(DATA EXTRACTS Opens)
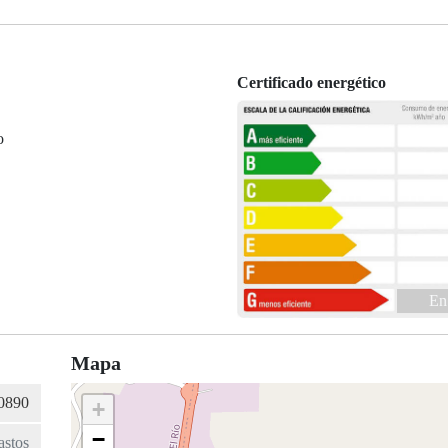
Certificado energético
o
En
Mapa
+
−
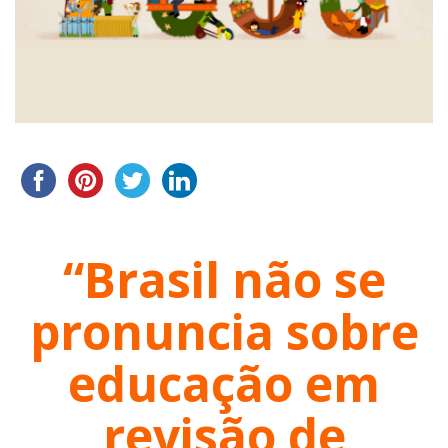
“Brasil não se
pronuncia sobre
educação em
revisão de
(DATA EXTRACTS Closes)
(DATA EXTRACTS Opens)
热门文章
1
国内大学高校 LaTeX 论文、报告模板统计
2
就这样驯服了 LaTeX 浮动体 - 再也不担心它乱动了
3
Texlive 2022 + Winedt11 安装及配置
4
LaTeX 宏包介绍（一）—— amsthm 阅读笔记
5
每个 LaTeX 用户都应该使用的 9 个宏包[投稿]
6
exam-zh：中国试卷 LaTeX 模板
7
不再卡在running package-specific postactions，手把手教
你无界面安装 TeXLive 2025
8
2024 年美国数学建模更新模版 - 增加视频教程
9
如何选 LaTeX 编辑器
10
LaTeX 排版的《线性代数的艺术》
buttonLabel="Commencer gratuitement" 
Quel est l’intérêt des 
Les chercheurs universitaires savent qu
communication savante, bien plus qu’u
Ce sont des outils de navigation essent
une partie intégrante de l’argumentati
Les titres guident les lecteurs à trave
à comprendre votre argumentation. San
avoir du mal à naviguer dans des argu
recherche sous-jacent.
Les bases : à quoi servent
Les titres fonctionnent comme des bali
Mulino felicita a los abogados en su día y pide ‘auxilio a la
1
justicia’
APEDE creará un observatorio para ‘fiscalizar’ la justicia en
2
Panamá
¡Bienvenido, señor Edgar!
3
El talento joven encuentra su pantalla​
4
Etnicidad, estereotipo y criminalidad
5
(DATA EXTRACTS Closes)
- **EXERCISE BRIEF**:
The lines to return are those holding the string "justicia" anywhere in the listing above.

- **ANSWER SPACE**:
justicia’
APEDE creará un observatorio para ‘fiscalizar’ la justicia en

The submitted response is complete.